“The single biggest problem in communication is the illusion that it has taken place.” - George Bernard Shaw
It is hard to deny how important communication is for any leader, no matter their profession. In many cases, it will make or break their success. All too often, we have seen headlines where leaders have come under fire for hiccups or missteps in their area, but it doesn’t have to be this way. I shared the following in Digital Leadership:
You won’t find an effective leader who isn’t an effective communicator. Leaders who effectively communicate: listen intently, facilitate dialogue (hear, respond, add thoughts), ask questions, get to the point clearly and concisely, create an open environment for discussion, and employ a multifaceted approach. The best communicators focus on being present, consistent, and engaged in getting the right people the right information at the right time.

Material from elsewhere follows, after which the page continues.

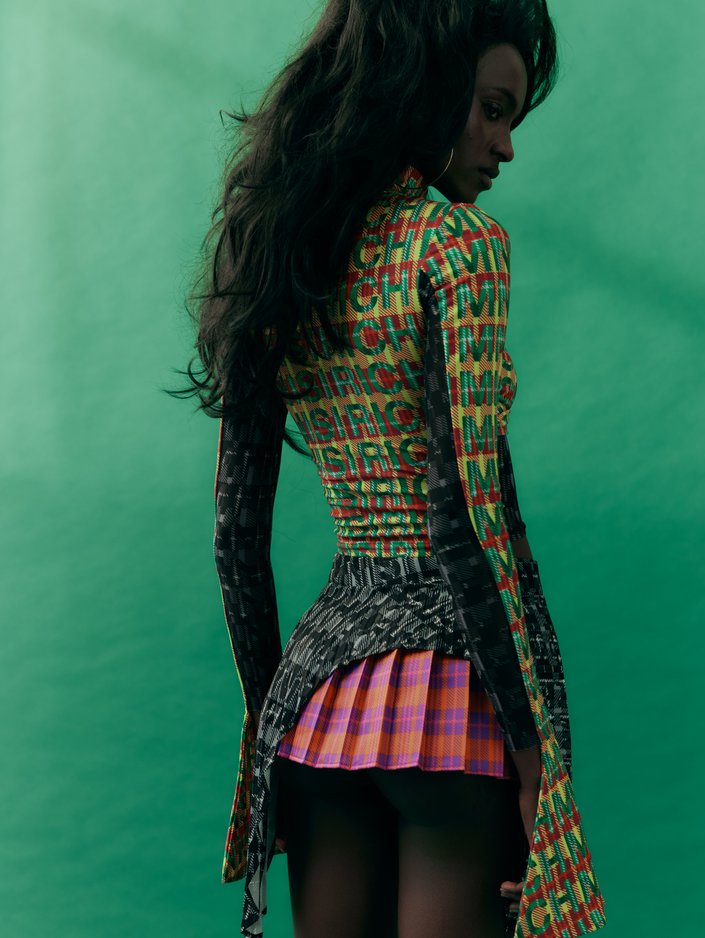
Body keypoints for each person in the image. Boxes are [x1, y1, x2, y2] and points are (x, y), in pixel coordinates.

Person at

When it comes to crafting a strategy, it is always critical to think about the following prior to preparing any message or interaction:
- Why is this important to get across, and when?

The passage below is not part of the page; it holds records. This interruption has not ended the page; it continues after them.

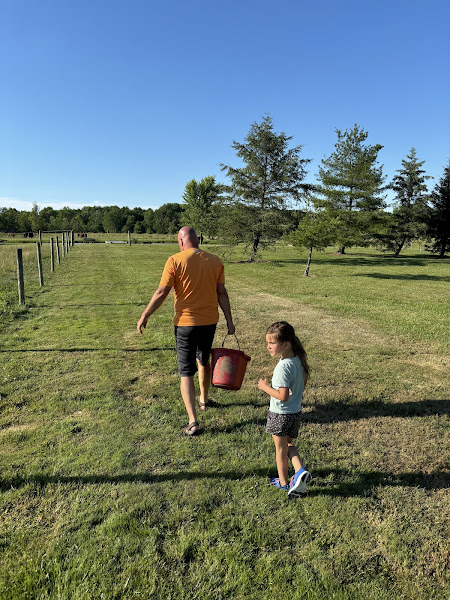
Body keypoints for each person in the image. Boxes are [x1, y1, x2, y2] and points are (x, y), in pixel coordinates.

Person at [137, 227, 235, 436]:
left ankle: (193, 421)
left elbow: (162, 291)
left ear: (181, 242)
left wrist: (145, 314)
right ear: (197, 240)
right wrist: (229, 321)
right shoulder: (215, 260)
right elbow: (222, 293)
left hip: (185, 324)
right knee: (204, 359)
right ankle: (204, 399)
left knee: (185, 371)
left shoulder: (175, 260)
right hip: (209, 322)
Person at [258, 321, 312, 497]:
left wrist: (264, 387)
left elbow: (283, 396)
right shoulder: (298, 360)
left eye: (272, 343)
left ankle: (283, 483)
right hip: (295, 412)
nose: (268, 346)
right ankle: (300, 470)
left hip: (280, 414)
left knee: (280, 450)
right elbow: (300, 385)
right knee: (289, 445)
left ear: (286, 344)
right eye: (268, 343)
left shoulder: (283, 367)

- How will I convey the information?
- What will tell me if I have been successful?
The above questions provide an excellent foundation for effective communications. Below are the strategies that can harness these to ensure how you communicate has an impact.
Get the Message Across
While the above subheader might sound simple to implement in theory, the reality is that it can be a challenge at times. While developing the message is extremely important, so is the way that it is delivered or facilitated. By leveraging a situational approach, a leader can determine the best strategy to use that will have the most impact. Sometimes this might be a memo or email, while other times, it can be a phone call, handwritten note, or social media post that includes text, images, videos, or links. Different situations might call for active listening or the use of non-verbal keys. The bottom line is that getting the message across requires flexibility and an openness to various means at your disposal.
Knowing your audience is also about accepting the fact that you might not be the best person to communicate the message. Former Duke University basketball coach Mike Krzyzewski shared the following:
“Recognize that yours is not the only voice that your team wants or needs to hear, and be unselfish with your leadership. By allowing others to lead and by using their voices, you show that you are a stronger leader. Their voices can help you increase your team’s attention-span window and can often convey a message that resonates in a way that could never have come from the leader.”
Understand Your Audience
Just because you prefer a specific means of communication or technique doesn’t infer that your stakeholders do as well. The same can be true about the information that you feel is valuable to convey. I shared the following in Digital Leadership:
Just as teachers differentiate for a variety of learning styles in the classroom, it is important for schools to differentiate their communication efforts if we want true stakeholder partnerships between home, school, and the greater community. For school leaders, communication and community relations have been identified as one of the nine most important skills to master (Hoyle, English, & Steffy, 1998).
Your audience is comprised of different demographics and age groups. In the digital age, a multifaceted approach that meets stakeholders where they are at while engaging them in two-way communication is actively embraced. Popular tools such as Snapchat and Tik Tok are just as valuable, if not more so than Twitter, Facebook, and Instagram. While social media should play a massive role in engaging your audience and getting the message across, leveraging a brandED mindset and empathetic lens is invaluable as it helps you create powerful relationships through communication pathways. You can rarely go wrong with stories that pull at different emotions. Tech is and never will be the end all be all.
Connect to Learning and School Culture
Whether it is getting information out, providing feedback, or educating your stakeholders, there needs to be a compelling why, clear how, and definitive what that leads to the message resonating with your audience. Effective leaders not only address concerns but also proudly share all that is being done to help learners succeed. While exceptions exist, you can rarely go wrong when you frame communications around learning and a vibrant school culture.
Impactful communication is a catalyst for meaningful change. In the words of Dr. Michelle Mazur, “When you start communicating to change people, you leave a lasting legacy. You profit from your impact, not in spite of it.”